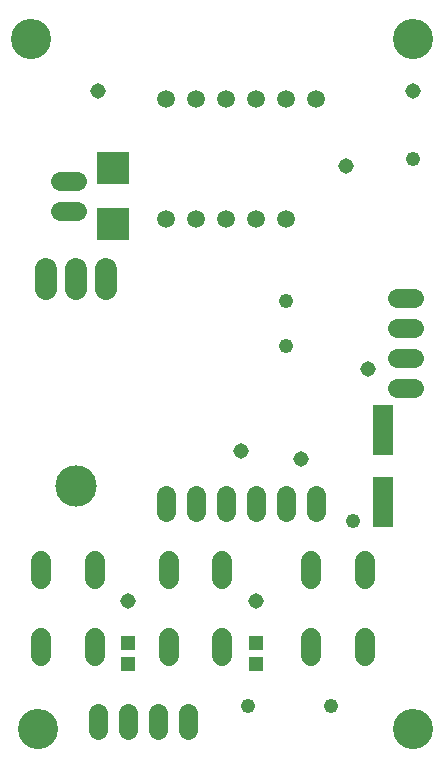
<source format=gbs>
G75*
%MOIN*%
%OFA0B0*%
%FSLAX25Y25*%
%IPPOS*%
%LPD*%
%AMOC8*
5,1,8,0,0,1.08239X$1,22.5*
%
%ADD10C,0.13398*%
%ADD11C,0.06400*%
%ADD12C,0.06800*%
%ADD13R,0.05052X0.04934*%
%ADD14C,0.05950*%
%ADD15C,0.07400*%
%ADD16C,0.13800*%
%ADD17R,0.10800X0.10800*%
%ADD18R,0.07099X0.16548*%
%ADD19C,0.05156*%
%ADD20C,0.04762*%
D10*
X0014300Y0014300D03*
X0139300Y0014300D03*
X0139300Y0244300D03*
X0011800Y0244300D03*
D11*
X0021500Y0196800D02*
X0027100Y0196800D01*
X0027100Y0186800D02*
X0021500Y0186800D01*
X0056800Y0092100D02*
X0056800Y0086500D01*
X0066800Y0086500D02*
X0066800Y0092100D01*
X0076800Y0092100D02*
X0076800Y0086500D01*
X0086800Y0086500D02*
X0086800Y0092100D01*
X0096800Y0092100D02*
X0096800Y0086500D01*
X0106800Y0086500D02*
X0106800Y0092100D01*
X0134000Y0127800D02*
X0139600Y0127800D01*
X0139600Y0137800D02*
X0134000Y0137800D01*
X0134000Y0147800D02*
X0139600Y0147800D01*
X0139600Y0157800D02*
X0134000Y0157800D01*
X0064300Y0019600D02*
X0064300Y0014000D01*
X0054300Y0014000D02*
X0054300Y0019600D01*
X0044300Y0019600D02*
X0044300Y0014000D01*
X0034300Y0014000D02*
X0034300Y0019600D01*
D12*
X0033200Y0038500D02*
X0033200Y0044500D01*
X0033200Y0064100D02*
X0033200Y0070100D01*
X0015400Y0070100D02*
X0015400Y0064100D01*
X0015400Y0044500D02*
X0015400Y0038500D01*
X0057900Y0038500D02*
X0057900Y0044500D01*
X0057900Y0064100D02*
X0057900Y0070100D01*
X0075700Y0070100D02*
X0075700Y0064100D01*
X0075700Y0044500D02*
X0075700Y0038500D01*
X0105400Y0038500D02*
X0105400Y0044500D01*
X0105400Y0064100D02*
X0105400Y0070100D01*
X0123200Y0070100D02*
X0123200Y0064100D01*
X0123200Y0044500D02*
X0123200Y0038500D01*
D13*
X0086800Y0035855D03*
X0086800Y0042745D03*
X0044300Y0042745D03*
X0044300Y0035855D03*
D14*
X0056800Y0184300D03*
X0066800Y0184300D03*
X0076800Y0184300D03*
X0086800Y0184300D03*
X0096800Y0184300D03*
X0096800Y0224300D03*
X0106800Y0224300D03*
X0086800Y0224300D03*
X0076800Y0224300D03*
X0066800Y0224300D03*
X0056800Y0224300D03*
D15*
X0036800Y0167600D02*
X0036800Y0161000D01*
X0026800Y0161000D02*
X0026800Y0167600D01*
X0016800Y0167600D02*
X0016800Y0161000D01*
D16*
X0026800Y0095300D03*
D17*
X0039300Y0182550D03*
X0039300Y0201050D03*
D18*
X0129300Y0113808D03*
X0129300Y0089792D03*
D19*
X0124300Y0134300D03*
X0101800Y0104300D03*
X0081800Y0106800D03*
X0086800Y0056800D03*
X0044300Y0056800D03*
X0116800Y0201800D03*
X0139300Y0226800D03*
X0034300Y0226800D03*
D20*
X0096800Y0156800D03*
X0096800Y0141800D03*
X0119300Y0083355D03*
X0111800Y0021800D03*
X0084300Y0021800D03*
X0139300Y0204300D03*
M02*

</source>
---------------
In your copy, the listing above should appear word for word, with no images.

**Expected answer:**
<source format=gbs>
G75*
%MOIN*%
%OFA0B0*%
%FSLAX25Y25*%
%IPPOS*%
%LPD*%
%AMOC8*
5,1,8,0,0,1.08239X$1,22.5*
%
%ADD10C,0.13398*%
%ADD11C,0.06400*%
%ADD12C,0.06800*%
%ADD13R,0.05052X0.04934*%
%ADD14C,0.05950*%
%ADD15C,0.07400*%
%ADD16C,0.13800*%
%ADD17R,0.10800X0.10800*%
%ADD18R,0.07099X0.16548*%
%ADD19C,0.05156*%
%ADD20C,0.04762*%
D10*
X0014300Y0014300D03*
X0139300Y0014300D03*
X0139300Y0244300D03*
X0011800Y0244300D03*
D11*
X0021500Y0196800D02*
X0027100Y0196800D01*
X0027100Y0186800D02*
X0021500Y0186800D01*
X0056800Y0092100D02*
X0056800Y0086500D01*
X0066800Y0086500D02*
X0066800Y0092100D01*
X0076800Y0092100D02*
X0076800Y0086500D01*
X0086800Y0086500D02*
X0086800Y0092100D01*
X0096800Y0092100D02*
X0096800Y0086500D01*
X0106800Y0086500D02*
X0106800Y0092100D01*
X0134000Y0127800D02*
X0139600Y0127800D01*
X0139600Y0137800D02*
X0134000Y0137800D01*
X0134000Y0147800D02*
X0139600Y0147800D01*
X0139600Y0157800D02*
X0134000Y0157800D01*
X0064300Y0019600D02*
X0064300Y0014000D01*
X0054300Y0014000D02*
X0054300Y0019600D01*
X0044300Y0019600D02*
X0044300Y0014000D01*
X0034300Y0014000D02*
X0034300Y0019600D01*
D12*
X0033200Y0038500D02*
X0033200Y0044500D01*
X0033200Y0064100D02*
X0033200Y0070100D01*
X0015400Y0070100D02*
X0015400Y0064100D01*
X0015400Y0044500D02*
X0015400Y0038500D01*
X0057900Y0038500D02*
X0057900Y0044500D01*
X0057900Y0064100D02*
X0057900Y0070100D01*
X0075700Y0070100D02*
X0075700Y0064100D01*
X0075700Y0044500D02*
X0075700Y0038500D01*
X0105400Y0038500D02*
X0105400Y0044500D01*
X0105400Y0064100D02*
X0105400Y0070100D01*
X0123200Y0070100D02*
X0123200Y0064100D01*
X0123200Y0044500D02*
X0123200Y0038500D01*
D13*
X0086800Y0035855D03*
X0086800Y0042745D03*
X0044300Y0042745D03*
X0044300Y0035855D03*
D14*
X0056800Y0184300D03*
X0066800Y0184300D03*
X0076800Y0184300D03*
X0086800Y0184300D03*
X0096800Y0184300D03*
X0096800Y0224300D03*
X0106800Y0224300D03*
X0086800Y0224300D03*
X0076800Y0224300D03*
X0066800Y0224300D03*
X0056800Y0224300D03*
D15*
X0036800Y0167600D02*
X0036800Y0161000D01*
X0026800Y0161000D02*
X0026800Y0167600D01*
X0016800Y0167600D02*
X0016800Y0161000D01*
D16*
X0026800Y0095300D03*
D17*
X0039300Y0182550D03*
X0039300Y0201050D03*
D18*
X0129300Y0113808D03*
X0129300Y0089792D03*
D19*
X0124300Y0134300D03*
X0101800Y0104300D03*
X0081800Y0106800D03*
X0086800Y0056800D03*
X0044300Y0056800D03*
X0116800Y0201800D03*
X0139300Y0226800D03*
X0034300Y0226800D03*
D20*
X0096800Y0156800D03*
X0096800Y0141800D03*
X0119300Y0083355D03*
X0111800Y0021800D03*
X0084300Y0021800D03*
X0139300Y0204300D03*
M02*

</source>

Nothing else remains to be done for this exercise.